Филип возвратился в переднюю комнату, где на диванчике сидела Вивьен, поджав под себя ноги.

– Грош им цена, – сказал он.

– Я думала о Чарльзе. – И Филип покраснел: – Да нет, я не о том. – Она немного помолчала. – Бедный Чарльз. Как жаль, – добавила она, – что все так закончилось.

– Ты про рукописи?

Она кивнула.

– Ведь по-своему он был прав? Мы все в это верили. – В наступившей тишине были слышны голоса в квартире наверху. – Я бы не хотела, чтобы все это так и забылось, Филип. Столько труда понапрасну.

– Но как же… – Казалось, он глядит куда-то вдаль, так и не докончив вопроса, но на самом деле он смотрел на стул, где когда-то сидел Чарльз. Это был не пустой угол: он все еще ощущал там присутствие своего друга, словно он витал где-то в воздухе, пребывая в мыслях о Чаттертоне, которые Чарльз оставил в этой комнате. Его вера была чрезвычайно важной. Пусть бумаги на поверку оказались подделками, а картина – фальшивкой: зато чувства, которые они пробудили в Чарльзе, а теперь и в Вивьен, по-прежнему были важнее всякой реальности. – Знаешь, – сказал он мягко, – об этом и не нужно забывать. Мы можем сохранить эту веру. – Он взглянул на Вивьен и улыбнулся: – Самое главное – это то, что сотворило воображение Чарльза, и за это нам следует держаться. Это ведь не наваждение. Воображение никогда не умирает.

– Да-да, – сказала она. – Пусть оно живет и дальше. – Она посмотрела на Филипа своими блестящими глазами, ожидая, что он завершит свою мысль. Но он не знал, как продолжить: он почесал бороду и стал глядеть в пол. Филип, – сказала она. – Ну-ка, рассказывай.

– Ты знаешь, – отвечал он, вначале медленно подбирая слова, – что когда-то я пробовал писать? Жизнь казалась мне такой таинственной: все было связано и в то же время существовало порознь. Помнишь, я рассказывал тебе об этом? – Она кивнула. На следующий день после той прогулки в сосновой чаще между ними состоялся разговор, когда Филип, желая утешить ее, признался ей в собственном ощущении неполноценности и утраты; он рассказал, что и его смущает мир, в котором не просматривается сколько-нибудь значимого порядка.

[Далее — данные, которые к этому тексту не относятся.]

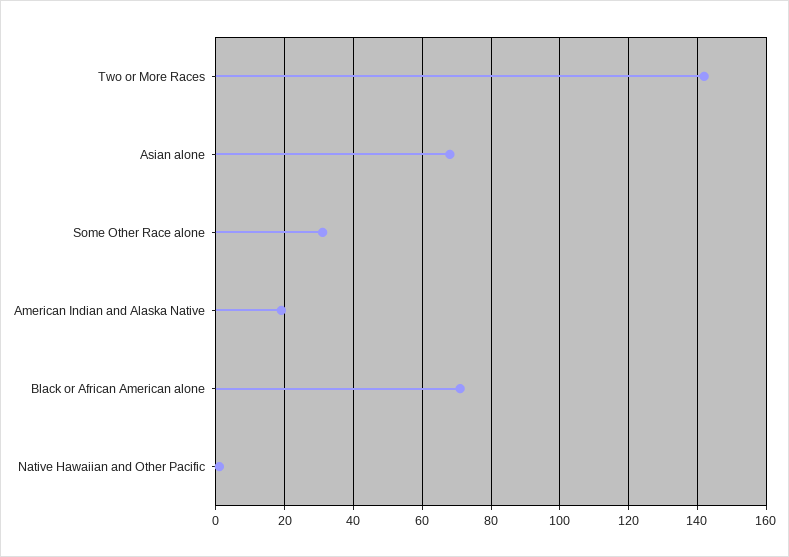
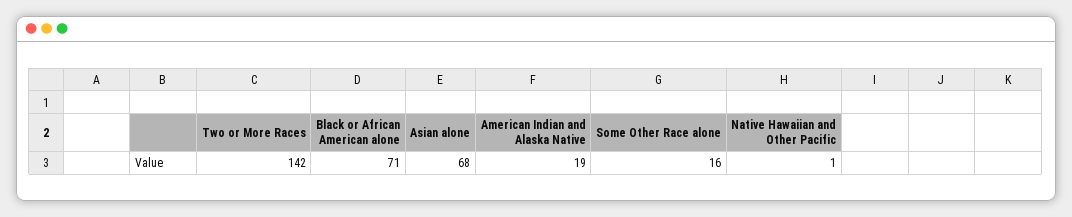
  {
    "Two or More Races": 142,
    "Asian alone": 68,
-   "Some Other Race alone": 30,
+   "Some Other Race alone": 16,
    "American Indian and Alaska Native": 19,
    "Black or African American alone": 71,
    "Native Hawaiian and Other Pacific": 1
  }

Все как будто просто случается, сказал он тогда, и нет даже никакого ускорения. Есть всего лишь – ну, всего лишь скорость. И если начинаешь прокручивать что-либо назад, пытаясь установить причину и следствие, или побуждение, или значение, – то оказывается, что все лишено настоящего начала. Все просто существует. Все просто существует, чтобы существовать. И после этого разговора Филип с Вивьен как-то сблизились. – И помнишь, – говорил он теперь, – я тебе рассказывал, как я читал разных романистов, чтобы понять – а почувствовал ли кто-нибудь из них тоже эту тайну? Но нет – никто. И никто, по-видимому, не чувствовал, как это странно – что жизнь протекает именно так, а не как-то иначе. Я говорил тебе об этом? – Она, не ответив, ждала, что он скажет дальше. – Тогда я попробовал сам написать роман, но ничего не вышло. Понимаешь, я продолжал подражать другим людям. По-настоящему мне и нечего было сказать тогда, зато теперь… – Он помедлил. – Но теперь, вот с этим… с этой теорией Чарльза… я бы мог…

Вивьен поднялась с дивана и захлопала в ладоши.

– Замечательная мысль! Как раз этого он сам бы и хотел!

– Разумеется, – сказал он, снова приняв серьезный вид, – я должен рассказать все это по-своему. О том, как Чаттертон мог бы прожить долгую жизнь.

– Рассказывай об этом, как тебе нравится. Это будет замечательная книга!

– И знаешь, – сказал он, улыбаясь ее воодушевлению, – в конце концов, я бы, может быть, нашел собственный стиль.

Эдвард, проснувшись от внезапного шума, вошел в комнату и удивленно остановился у двери, видя, что Филип с Вивьен обнимаются. Филип заметил его и нежно от нее отстранился.

– Может быть, – спросил он, – я слишком много себе позволяю? Может быть, мне лучше сначала повидаться с Хэрриет Скроуп?